QUESTÕES DE ESTUDO –
- 1) Copie por inteiro o texto sobre o carro híbrido no automobilismo brasileiro, sem mudar nada.
- 2) Troque "Microsoft" por "Google" nas entradas, do começo até a linha que contém "prägenden Positionen der", incluindo essa linha, e escreva de novo só esse trecho com o resto igual.

TRECHO APRESENTADO –
☆ ☆ ☆ ☆

Friday, February 15, 2013

NOVAS E VELHAS CARRETERAS



Por Carlos de Paula
 
O carro híbrido é uma tradição do automobilismo brasileiro. Seja pelas condições econômicas do país, pela distância dos centros de maior desenvolvimento do automobilismo ou mesmo pela inventividade do nosso povo, o automobilista brasileiro, durante grande parte da história do automobilismo tupiniquim, procurou adaptar chassis, componentes e motores de eras e fabricantes diferentes em automóveis de competição.

☆ ☆ ☆ ☆

Entradas salvas
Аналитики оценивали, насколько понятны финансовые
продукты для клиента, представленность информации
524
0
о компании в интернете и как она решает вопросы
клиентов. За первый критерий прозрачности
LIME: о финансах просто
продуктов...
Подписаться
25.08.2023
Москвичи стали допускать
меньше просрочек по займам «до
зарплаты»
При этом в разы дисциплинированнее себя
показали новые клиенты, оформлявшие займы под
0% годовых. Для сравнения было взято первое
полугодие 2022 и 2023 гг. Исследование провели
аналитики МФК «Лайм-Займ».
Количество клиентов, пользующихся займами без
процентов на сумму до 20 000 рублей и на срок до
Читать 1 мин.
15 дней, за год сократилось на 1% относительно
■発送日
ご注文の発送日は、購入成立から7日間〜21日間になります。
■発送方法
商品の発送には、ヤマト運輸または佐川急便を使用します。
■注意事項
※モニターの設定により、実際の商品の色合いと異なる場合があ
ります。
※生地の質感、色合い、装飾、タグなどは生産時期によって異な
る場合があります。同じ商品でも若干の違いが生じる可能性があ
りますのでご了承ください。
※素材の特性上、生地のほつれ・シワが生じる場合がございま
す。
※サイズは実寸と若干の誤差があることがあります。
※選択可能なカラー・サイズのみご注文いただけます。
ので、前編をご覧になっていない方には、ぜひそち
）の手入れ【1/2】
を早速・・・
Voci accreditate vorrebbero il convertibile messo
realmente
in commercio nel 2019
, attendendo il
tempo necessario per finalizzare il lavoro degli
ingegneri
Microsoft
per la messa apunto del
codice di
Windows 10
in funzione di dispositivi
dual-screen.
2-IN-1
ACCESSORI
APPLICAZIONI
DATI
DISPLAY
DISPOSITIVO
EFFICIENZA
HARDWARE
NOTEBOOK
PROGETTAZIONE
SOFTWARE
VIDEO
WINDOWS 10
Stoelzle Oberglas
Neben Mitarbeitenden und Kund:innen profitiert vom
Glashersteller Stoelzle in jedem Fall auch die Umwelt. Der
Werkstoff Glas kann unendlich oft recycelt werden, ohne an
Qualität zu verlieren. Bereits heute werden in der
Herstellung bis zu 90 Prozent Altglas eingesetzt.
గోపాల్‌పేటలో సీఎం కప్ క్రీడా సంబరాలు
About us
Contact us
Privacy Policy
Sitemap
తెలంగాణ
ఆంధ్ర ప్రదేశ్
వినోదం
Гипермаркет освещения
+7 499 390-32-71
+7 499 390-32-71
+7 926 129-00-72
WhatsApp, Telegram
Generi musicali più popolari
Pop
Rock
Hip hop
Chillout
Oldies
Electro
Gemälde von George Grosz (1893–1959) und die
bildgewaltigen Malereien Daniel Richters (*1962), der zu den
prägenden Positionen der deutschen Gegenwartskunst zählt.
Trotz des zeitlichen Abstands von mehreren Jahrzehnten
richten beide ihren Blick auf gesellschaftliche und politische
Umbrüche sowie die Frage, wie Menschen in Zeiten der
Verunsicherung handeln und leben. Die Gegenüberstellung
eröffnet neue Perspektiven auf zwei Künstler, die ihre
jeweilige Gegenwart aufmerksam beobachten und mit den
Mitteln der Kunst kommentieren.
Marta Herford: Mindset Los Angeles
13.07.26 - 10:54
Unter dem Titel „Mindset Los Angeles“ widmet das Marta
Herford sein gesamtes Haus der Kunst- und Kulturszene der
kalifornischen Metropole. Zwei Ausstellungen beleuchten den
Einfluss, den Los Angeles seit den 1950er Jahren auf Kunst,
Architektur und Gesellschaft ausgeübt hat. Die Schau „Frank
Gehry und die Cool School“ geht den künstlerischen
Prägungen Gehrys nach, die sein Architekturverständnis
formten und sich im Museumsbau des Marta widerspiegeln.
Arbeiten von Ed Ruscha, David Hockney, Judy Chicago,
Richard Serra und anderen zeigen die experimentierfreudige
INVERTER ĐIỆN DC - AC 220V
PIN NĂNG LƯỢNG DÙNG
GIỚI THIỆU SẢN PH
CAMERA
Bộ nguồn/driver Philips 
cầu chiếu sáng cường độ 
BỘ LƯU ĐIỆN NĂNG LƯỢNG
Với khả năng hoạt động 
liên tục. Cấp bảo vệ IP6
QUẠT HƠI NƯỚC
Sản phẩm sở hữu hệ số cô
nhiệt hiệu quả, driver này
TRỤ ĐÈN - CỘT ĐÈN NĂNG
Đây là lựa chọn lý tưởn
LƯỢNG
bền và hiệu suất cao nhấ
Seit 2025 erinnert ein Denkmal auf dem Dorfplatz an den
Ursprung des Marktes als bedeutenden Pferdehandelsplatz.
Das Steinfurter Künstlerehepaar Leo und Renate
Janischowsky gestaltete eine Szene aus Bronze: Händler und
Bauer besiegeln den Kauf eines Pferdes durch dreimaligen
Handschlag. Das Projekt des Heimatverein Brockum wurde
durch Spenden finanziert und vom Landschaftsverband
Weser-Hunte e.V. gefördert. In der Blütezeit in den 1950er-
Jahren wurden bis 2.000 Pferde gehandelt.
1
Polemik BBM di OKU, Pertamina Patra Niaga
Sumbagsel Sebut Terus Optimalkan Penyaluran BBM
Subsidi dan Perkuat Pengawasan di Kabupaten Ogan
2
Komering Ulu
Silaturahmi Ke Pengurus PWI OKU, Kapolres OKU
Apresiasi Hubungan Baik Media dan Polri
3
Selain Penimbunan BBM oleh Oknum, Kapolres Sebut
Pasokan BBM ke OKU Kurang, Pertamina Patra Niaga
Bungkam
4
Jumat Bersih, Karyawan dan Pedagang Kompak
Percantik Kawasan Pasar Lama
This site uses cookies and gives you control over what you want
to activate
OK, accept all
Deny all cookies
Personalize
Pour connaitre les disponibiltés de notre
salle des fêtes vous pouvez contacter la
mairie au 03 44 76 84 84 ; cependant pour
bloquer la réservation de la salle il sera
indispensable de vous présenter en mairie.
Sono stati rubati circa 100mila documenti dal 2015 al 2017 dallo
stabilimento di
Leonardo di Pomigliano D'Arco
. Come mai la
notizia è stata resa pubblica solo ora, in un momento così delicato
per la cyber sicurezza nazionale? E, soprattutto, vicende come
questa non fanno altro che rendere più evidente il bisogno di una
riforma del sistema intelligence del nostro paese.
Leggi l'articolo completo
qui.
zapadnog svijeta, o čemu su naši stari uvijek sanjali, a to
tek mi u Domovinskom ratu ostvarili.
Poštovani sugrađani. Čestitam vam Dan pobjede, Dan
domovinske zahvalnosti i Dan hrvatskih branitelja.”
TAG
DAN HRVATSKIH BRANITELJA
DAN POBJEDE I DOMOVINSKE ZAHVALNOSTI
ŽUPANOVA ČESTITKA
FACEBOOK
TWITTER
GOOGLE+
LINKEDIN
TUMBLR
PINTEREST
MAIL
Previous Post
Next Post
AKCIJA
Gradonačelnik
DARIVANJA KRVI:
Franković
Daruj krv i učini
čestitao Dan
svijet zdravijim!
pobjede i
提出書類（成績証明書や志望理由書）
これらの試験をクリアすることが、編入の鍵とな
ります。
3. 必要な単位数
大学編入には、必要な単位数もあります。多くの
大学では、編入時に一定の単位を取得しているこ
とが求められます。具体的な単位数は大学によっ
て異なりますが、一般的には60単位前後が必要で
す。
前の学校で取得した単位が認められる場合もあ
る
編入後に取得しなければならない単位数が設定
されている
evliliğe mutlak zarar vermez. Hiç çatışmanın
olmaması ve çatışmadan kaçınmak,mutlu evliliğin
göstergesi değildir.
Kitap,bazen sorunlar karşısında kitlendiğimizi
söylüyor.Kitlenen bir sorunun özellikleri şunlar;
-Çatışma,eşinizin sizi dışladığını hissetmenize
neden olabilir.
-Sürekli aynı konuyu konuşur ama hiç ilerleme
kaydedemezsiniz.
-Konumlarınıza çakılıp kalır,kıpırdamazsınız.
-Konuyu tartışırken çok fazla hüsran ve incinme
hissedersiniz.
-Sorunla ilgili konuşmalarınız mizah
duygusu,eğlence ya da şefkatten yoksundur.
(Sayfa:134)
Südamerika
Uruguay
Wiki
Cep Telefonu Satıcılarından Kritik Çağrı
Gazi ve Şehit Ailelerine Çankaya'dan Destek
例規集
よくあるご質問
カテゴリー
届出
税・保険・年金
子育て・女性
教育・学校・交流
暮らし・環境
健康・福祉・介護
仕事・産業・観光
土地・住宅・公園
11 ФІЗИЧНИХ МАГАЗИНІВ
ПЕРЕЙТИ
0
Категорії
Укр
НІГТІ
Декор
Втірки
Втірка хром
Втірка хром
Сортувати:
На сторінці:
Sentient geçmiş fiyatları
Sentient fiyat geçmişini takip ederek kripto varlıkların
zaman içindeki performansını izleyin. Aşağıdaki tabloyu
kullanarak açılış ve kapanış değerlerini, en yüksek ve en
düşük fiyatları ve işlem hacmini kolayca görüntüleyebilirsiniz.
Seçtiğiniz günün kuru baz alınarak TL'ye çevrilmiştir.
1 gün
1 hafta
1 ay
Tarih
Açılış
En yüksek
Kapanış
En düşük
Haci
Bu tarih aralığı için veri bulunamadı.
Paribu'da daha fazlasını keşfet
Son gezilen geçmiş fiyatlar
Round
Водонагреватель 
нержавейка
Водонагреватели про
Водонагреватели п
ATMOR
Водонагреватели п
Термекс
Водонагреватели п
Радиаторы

☆ ☆ ☆ ☆

RESPOSTAS DO EXERCÍCIO –
- 1)
Friday, February 15, 2013

NOVAS E VELHAS CARRETERAS



Por Carlos de Paula
 
O carro híbrido é uma tradição do automobilismo brasileiro. Seja pelas condições econômicas do país, pela distância dos centros de maior desenvolvimento do automobilismo ou mesmo pela inventividade do nosso povo, o automobilista brasileiro, durante grande parte da história do automobilismo tupiniquim, procurou adaptar chassis, componentes e motores de eras e fabricantes diferentes em automóveis de competição.

- 2)
Аналитики оценивали, насколько понятны финансовые
продукты для клиента, представленность информации
524
0
о компании в интернете и как она решает вопросы
клиентов. За первый критерий прозрачности
LIME: о финансах просто
продуктов...
Подписаться
25.08.2023
Москвичи стали допускать
меньше просрочек по займам «до
зарплаты»
При этом в разы дисциплинированнее себя
показали новые клиенты, оформлявшие займы под
0% годовых. Для сравнения было взято первое
полугодие 2022 и 2023 гг. Исследование провели
аналитики МФК «Лайм-Займ».
Количество клиентов, пользующихся займами без
процентов на сумму до 20 000 рублей и на срок до
Читать 1 мин.
15 дней, за год сократилось на 1% относительно
■発送日
ご注文の発送日は、購入成立から7日間〜21日間になります。
■発送方法
商品の発送には、ヤマト運輸または佐川急便を使用します。
■注意事項
※モニターの設定により、実際の商品の色合いと異なる場合があ
ります。
※生地の質感、色合い、装飾、タグなどは生産時期によって異な
る場合があります。同じ商品でも若干の違いが生じる可能性があ
りますのでご了承ください。
※素材の特性上、生地のほつれ・シワが生じる場合がございま
す。
※サイズは実寸と若干の誤差があることがあります。
※選択可能なカラー・サイズのみご注文いただけます。
ので、前編をご覧になっていない方には、ぜひそち
）の手入れ【1/2】
を早速・・・
Voci accreditate vorrebbero il convertibile messo
realmente
in commercio nel 2019
, attendendo il
tempo necessario per finalizzare il lavoro degli
ingegneri
Google
per la messa apunto del
codice di
Windows 10
in funzione di dispositivi
dual-screen.
2-IN-1
ACCESSORI
APPLICAZIONI
DATI
DISPLAY
DISPOSITIVO
EFFICIENZA
HARDWARE
NOTEBOOK
PROGETTAZIONE
SOFTWARE
VIDEO
WINDOWS 10
Stoelzle Oberglas
Neben Mitarbeitenden und Kund:innen profitiert vom
Glashersteller Stoelzle in jedem Fall auch die Umwelt. Der
Werkstoff Glas kann unendlich oft recycelt werden, ohne an
Qualität zu verlieren. Bereits heute werden in der
Herstellung bis zu 90 Prozent Altglas eingesetzt.
గోపాల్‌పేటలో సీఎం కప్ క్రీడా సంబరాలు
About us
Contact us
Privacy Policy
Sitemap
తెలంగాణ
ఆంధ్ర ప్రదేశ్
వినోదం
Гипермаркет освещения
+7 499 390-32-71
+7 499 390-32-71
+7 926 129-00-72
WhatsApp, Telegram
Generi musicali più popolari
Pop
Rock
Hip hop
Chillout
Oldies
Electro
Gemälde von George Grosz (1893–1959) und die
bildgewaltigen Malereien Daniel Richters (*1962), der zu den
prägenden Positionen der deutschen Gegenwartskunst zählt.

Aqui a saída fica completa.